Update (April 28, 2021): A judge has denied requests to release the body camera footage of the shooting of Andrew Brown Jr., a Black man who was killed by North Carolina deputies during an attempted arrest on April 21. 

Judge Jeffery Foster expressed that he came to his decision based on information in the videos that he thought could potentially harm the existing investigation. He also cited concerns for the safety of people seen in the clips, according to The Chicago Tribune. Foster mandated that the video remains out of public view for at least 30 days.

“The release at this time would create a serious threat to the fair, impartial and orderly administration of justice,” Foster said.

The judge’s decision was announced shortly after District Attorney Andrew Womble said that Brown had hit law enforcement officers with his car as they tried to arrest him on drug-related warrants before opening fire.

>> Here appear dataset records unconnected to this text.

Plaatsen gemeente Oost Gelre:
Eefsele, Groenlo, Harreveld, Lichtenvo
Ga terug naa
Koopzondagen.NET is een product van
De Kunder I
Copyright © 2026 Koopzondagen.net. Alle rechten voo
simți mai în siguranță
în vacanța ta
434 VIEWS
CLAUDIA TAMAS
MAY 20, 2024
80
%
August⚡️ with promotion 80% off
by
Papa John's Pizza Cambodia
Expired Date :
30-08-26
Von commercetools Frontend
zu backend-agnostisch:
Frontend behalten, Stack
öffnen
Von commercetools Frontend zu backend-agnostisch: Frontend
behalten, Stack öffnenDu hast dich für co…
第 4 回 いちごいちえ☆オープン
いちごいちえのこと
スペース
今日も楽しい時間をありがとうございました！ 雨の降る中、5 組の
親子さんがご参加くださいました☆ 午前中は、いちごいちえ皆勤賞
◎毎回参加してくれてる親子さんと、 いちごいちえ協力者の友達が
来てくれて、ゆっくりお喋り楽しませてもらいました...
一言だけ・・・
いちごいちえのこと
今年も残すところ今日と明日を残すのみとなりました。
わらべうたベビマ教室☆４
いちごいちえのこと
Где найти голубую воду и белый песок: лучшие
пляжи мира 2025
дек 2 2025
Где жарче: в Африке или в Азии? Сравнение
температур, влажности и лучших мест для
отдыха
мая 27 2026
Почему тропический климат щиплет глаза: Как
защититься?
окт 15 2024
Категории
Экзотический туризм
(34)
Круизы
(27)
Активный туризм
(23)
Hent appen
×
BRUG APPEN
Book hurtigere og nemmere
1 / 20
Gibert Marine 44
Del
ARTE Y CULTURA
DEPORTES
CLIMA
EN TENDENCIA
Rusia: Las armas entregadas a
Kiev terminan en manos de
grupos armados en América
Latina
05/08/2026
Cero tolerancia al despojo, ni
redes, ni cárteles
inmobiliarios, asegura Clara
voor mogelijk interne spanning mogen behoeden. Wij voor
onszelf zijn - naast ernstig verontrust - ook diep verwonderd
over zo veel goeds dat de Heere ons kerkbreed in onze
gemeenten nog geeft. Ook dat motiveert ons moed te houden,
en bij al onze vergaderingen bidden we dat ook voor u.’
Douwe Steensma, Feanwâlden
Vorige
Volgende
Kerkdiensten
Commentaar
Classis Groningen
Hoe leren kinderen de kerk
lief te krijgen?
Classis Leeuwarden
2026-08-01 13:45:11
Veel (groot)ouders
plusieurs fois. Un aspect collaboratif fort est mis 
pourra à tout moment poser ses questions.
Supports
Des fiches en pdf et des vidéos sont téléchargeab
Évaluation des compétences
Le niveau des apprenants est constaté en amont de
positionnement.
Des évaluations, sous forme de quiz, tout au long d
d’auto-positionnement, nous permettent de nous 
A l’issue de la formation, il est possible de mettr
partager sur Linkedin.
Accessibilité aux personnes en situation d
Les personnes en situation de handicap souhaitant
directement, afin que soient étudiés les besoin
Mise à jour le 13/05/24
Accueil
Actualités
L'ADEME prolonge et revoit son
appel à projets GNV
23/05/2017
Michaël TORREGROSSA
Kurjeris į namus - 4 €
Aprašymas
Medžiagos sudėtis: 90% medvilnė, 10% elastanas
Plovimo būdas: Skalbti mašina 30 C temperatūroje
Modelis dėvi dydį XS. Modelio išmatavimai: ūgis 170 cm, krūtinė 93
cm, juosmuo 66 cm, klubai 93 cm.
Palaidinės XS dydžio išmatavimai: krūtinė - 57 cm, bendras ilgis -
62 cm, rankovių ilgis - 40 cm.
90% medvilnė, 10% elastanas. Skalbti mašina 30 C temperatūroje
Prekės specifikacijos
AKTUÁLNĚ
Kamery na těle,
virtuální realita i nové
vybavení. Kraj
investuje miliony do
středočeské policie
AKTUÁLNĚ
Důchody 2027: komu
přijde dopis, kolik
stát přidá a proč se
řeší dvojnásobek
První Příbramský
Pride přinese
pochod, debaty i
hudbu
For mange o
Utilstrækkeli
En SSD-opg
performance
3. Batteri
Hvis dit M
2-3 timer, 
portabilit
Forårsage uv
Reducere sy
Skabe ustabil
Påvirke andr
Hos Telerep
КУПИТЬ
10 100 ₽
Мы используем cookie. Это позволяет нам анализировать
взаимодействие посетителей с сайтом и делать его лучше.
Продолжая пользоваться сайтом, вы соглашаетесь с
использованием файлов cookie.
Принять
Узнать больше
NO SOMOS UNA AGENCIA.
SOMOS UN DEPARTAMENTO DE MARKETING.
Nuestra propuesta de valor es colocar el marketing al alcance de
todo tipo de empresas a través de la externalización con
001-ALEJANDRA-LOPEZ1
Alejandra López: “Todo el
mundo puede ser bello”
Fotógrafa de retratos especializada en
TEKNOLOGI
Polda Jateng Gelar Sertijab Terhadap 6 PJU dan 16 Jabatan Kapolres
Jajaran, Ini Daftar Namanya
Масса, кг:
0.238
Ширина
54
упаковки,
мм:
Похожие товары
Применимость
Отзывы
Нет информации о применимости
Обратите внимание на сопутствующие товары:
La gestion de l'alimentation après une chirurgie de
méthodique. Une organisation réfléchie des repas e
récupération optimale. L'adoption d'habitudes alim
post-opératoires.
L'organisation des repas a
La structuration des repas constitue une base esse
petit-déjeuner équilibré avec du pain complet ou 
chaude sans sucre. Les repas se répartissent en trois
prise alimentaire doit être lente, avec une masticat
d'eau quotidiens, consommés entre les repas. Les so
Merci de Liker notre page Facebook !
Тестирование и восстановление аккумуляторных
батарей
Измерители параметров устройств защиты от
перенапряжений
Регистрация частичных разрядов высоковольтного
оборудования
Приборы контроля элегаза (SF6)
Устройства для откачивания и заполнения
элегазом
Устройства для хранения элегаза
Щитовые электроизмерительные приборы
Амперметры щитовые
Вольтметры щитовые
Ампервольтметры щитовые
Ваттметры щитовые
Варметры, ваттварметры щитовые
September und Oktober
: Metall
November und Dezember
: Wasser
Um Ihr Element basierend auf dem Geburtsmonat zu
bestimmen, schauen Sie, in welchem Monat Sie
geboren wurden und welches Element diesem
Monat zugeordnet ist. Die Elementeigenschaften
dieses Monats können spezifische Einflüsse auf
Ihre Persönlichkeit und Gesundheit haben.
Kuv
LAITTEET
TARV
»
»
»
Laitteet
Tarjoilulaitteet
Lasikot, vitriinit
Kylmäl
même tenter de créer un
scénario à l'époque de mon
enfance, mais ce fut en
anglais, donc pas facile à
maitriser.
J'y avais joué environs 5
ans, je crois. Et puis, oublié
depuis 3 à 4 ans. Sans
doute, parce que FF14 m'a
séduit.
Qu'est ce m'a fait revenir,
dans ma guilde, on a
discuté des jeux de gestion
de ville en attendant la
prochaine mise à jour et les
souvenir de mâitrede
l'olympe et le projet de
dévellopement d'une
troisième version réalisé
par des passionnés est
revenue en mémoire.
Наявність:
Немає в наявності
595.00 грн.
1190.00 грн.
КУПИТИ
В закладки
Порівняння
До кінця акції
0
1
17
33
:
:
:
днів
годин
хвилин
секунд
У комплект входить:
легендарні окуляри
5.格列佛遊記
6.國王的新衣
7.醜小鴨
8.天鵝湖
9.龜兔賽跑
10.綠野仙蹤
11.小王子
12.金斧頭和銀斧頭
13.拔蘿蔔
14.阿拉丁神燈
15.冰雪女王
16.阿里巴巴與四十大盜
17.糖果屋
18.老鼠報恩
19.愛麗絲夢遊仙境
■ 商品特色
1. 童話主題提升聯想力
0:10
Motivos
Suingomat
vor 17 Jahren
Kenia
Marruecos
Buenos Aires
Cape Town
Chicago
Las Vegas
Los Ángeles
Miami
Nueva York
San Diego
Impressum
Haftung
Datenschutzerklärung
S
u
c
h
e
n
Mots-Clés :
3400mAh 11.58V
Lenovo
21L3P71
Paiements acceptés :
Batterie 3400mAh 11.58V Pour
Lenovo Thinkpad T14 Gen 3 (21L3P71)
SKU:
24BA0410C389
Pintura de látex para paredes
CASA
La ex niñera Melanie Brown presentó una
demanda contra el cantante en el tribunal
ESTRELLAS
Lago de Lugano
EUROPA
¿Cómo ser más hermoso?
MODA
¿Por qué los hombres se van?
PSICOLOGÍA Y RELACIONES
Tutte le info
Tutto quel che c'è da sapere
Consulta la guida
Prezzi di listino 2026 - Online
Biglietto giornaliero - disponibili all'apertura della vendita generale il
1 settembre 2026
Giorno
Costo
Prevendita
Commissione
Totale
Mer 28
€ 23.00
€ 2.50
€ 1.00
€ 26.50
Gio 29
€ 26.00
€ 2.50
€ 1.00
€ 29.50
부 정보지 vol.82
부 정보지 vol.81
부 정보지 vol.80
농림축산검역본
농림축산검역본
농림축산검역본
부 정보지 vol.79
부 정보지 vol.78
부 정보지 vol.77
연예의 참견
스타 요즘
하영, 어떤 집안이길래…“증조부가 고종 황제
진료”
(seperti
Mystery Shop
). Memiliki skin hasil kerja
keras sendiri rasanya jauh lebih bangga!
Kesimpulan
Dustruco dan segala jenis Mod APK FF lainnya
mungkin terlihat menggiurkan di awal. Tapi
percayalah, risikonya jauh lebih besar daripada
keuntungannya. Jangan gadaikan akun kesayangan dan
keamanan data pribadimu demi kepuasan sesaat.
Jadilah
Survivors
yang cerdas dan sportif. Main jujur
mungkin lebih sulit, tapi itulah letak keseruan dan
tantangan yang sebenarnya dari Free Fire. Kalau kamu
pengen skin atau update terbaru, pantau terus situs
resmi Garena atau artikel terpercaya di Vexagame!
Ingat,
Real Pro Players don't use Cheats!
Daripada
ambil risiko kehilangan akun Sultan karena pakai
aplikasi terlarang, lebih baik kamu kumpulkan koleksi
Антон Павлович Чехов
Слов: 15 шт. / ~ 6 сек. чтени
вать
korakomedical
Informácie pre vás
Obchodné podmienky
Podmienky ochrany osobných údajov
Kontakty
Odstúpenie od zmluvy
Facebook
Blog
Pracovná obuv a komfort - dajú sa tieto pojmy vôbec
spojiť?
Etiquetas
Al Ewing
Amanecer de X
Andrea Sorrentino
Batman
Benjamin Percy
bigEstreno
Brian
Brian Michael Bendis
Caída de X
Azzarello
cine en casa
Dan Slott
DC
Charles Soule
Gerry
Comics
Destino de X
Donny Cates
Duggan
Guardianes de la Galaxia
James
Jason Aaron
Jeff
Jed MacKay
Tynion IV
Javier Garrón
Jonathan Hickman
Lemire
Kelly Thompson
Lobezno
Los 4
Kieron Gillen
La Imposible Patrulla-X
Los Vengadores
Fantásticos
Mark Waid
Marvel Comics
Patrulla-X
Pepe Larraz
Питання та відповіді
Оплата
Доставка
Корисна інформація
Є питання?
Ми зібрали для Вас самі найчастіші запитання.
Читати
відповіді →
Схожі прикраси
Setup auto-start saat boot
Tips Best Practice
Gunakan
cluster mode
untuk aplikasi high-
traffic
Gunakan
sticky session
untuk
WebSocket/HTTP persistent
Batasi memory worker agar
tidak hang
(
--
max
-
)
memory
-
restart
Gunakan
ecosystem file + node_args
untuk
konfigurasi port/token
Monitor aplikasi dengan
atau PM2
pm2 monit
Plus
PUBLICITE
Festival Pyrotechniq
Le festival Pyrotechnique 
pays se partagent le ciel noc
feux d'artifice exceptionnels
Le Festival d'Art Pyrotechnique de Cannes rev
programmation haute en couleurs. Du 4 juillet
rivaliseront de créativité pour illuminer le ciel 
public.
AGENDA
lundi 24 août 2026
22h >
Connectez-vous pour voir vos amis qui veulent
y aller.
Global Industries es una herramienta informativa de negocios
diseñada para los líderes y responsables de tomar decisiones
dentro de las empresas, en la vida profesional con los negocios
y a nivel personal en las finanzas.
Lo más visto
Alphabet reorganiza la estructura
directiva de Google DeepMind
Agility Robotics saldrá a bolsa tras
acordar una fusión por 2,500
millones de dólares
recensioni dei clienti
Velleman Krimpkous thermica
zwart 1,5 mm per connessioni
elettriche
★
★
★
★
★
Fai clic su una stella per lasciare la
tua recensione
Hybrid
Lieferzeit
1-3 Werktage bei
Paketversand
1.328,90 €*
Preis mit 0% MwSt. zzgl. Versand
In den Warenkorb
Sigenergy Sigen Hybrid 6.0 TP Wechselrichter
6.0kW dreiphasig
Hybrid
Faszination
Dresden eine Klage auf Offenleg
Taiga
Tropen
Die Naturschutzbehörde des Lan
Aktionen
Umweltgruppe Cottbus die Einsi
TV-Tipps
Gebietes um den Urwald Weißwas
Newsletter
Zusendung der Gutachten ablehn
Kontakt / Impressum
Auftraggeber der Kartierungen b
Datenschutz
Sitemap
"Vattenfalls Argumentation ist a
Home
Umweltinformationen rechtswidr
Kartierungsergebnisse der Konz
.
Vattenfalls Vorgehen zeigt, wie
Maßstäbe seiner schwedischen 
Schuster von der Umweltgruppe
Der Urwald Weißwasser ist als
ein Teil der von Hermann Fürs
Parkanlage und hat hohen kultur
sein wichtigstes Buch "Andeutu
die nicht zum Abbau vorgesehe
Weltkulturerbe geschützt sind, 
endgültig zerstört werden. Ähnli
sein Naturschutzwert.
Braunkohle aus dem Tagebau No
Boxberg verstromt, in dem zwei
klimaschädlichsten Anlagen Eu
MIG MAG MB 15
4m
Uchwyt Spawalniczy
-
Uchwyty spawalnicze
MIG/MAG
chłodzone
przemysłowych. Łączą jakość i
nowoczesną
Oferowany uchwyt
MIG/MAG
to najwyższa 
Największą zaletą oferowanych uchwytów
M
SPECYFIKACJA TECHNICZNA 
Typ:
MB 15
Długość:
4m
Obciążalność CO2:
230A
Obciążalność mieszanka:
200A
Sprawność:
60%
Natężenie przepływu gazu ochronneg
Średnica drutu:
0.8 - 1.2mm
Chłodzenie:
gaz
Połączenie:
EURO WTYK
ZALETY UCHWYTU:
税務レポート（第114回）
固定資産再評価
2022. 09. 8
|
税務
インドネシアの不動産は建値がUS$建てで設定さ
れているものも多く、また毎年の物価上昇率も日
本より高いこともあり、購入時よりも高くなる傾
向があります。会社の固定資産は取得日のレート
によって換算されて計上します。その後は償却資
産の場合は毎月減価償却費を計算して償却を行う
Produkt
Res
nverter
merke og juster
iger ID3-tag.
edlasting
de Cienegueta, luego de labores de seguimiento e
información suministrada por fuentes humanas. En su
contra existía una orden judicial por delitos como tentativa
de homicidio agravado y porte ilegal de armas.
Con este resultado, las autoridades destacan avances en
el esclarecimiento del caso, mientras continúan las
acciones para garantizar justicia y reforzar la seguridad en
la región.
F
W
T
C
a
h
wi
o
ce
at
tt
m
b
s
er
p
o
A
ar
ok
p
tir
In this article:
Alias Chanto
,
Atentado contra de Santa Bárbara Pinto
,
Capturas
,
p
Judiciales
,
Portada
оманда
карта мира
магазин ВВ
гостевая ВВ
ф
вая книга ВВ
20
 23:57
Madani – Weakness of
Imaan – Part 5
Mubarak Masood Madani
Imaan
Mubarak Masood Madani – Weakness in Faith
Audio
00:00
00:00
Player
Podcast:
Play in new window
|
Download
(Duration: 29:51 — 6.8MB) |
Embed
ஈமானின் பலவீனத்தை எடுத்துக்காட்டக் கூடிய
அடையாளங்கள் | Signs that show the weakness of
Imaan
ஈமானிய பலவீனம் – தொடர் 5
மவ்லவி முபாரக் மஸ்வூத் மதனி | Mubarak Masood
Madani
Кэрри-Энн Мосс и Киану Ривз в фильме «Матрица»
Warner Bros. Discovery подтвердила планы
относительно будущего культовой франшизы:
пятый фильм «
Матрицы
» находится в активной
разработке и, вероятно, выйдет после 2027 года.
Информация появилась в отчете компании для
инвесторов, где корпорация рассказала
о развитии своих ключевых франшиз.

Womble shared that he viewed the body camera footage and told the judge that he disagreed with attorneys for Brown’s family who contended that the man’s car was at a stand-still when the shooting started. The district attorney said the video depicts Brown’s car making contact with law enforcement on two occasions prior to shots being fired.

“As it backs up, it does make contact with law enforcement officers,” he said. “The next movement of the car is forward. It is in the direction of law enforcement and makes contact with law enforcement. It is then and only then that you hear shots.”

In his argument, Womble suggested that body camera video from the shooting should be withheld from the public for another month so state authorities can develop their investigation of the fatal shooting.

Although Foster ultimately decided to delay the release of the videos, he ruled that video from multiple body cameras and one dashboard camera must be shown to Brown’s family within 10 days. He indicated that some sections of the video may be blurred or redacted, including conversations between officers. On Monday, the family was shown a 20-second portion of one body camera video.

After news of the fatal shooting spread, activists in the community called for a special prosecutor to take over the case from Womble. According to The Tribune, Foster said he aims to issue a decision on Wednesday after a brief recess.

Earlier this week, Brown’s family released an independent autopsy showing he was shot five times, including once in the back of the head, as Blavity previously reported.

Original (April 27, 2021): According to an independent autopsy initiated by the family of Andrew Brown Jr., the 42-year-old Black man was shot five times, including once in the back of the head.

"This, in fact, was a fatal wound to the back of Mr. Brown's head as he was leaving the site trying to evade being shot at by these particular law enforcement officers that we believe did nothing but a straight up execution," family lawyer Wayne Kendall said during a press conference, NBC News reported

The report also revealed that he was shot in the shoulder, upper right arm and near his right elbow. 

After the autopsy revealed he was killed by a bullet to the back of his head, the FBI said it would be conducting a federal civil rights investigation into the shooting. 

As Blavity previously reported, the North Carolina man was shot on Wednesday by deputies in Elizabeth City while being compliant with officers’ demands with his hands on the steering wheel.


After reviewing body camera footage of the fatal police shooting, attorneys for Brown’s family reinforced the notion that the encounter was “an execution.”

“They’re shooting and saying ‘Let me see your hands’ at the same time,” family attorney Chantel Cherry-Lassiter said, according to NBC 4. “Let’s be clear. This was an execution.” 

The family was only able to view a clip of the footage that shows police shooting Brown, where Cherry-Lassiter says he was trying to “save his own life.”

"What the 20 seconds shows is that Andrew Brown is not a threat to officers," Cherry-Lassiter told CNN. "As he was being shot at, Andrew was trying to back away from the officers and save his life, save his own life." 

City Manager Montré Freeman said he was "flabbergasted" that the family was not able to see the full video of the incident. 

"You know, when you have bodycam, the most transparent thing to do is to show all of it, and unfortunately, that did not happen yesterday, and I wish I had an answer for you," he said. 

Forensic pathologist Dr. Brent Hall ruled that the fatal shot which penetrated Brown’s skull and brain was shot from an “intermediate” range. As stated in Hall’s report, the bullet had a trajectory of “bottom to top, left to right, and back to front."

While the footage shows the encounter was not long-standing, the family expressed their woes in only being shown a small portion of the shooting. 

“We got a little bit of evidence but that wasn’t enough for us, “Brown’s son Khalil Ferebee told CNN’s Anderson Cooper. “We’re heartbroken.”

"Those (four) gunshots to the arm, that weren't enough? That weren't enough?" Ferebee said. "It's obvious he was trying to get away. It's obvious and they're going to shoot him in the back of the head? That s--- not right. That's not right at all, man."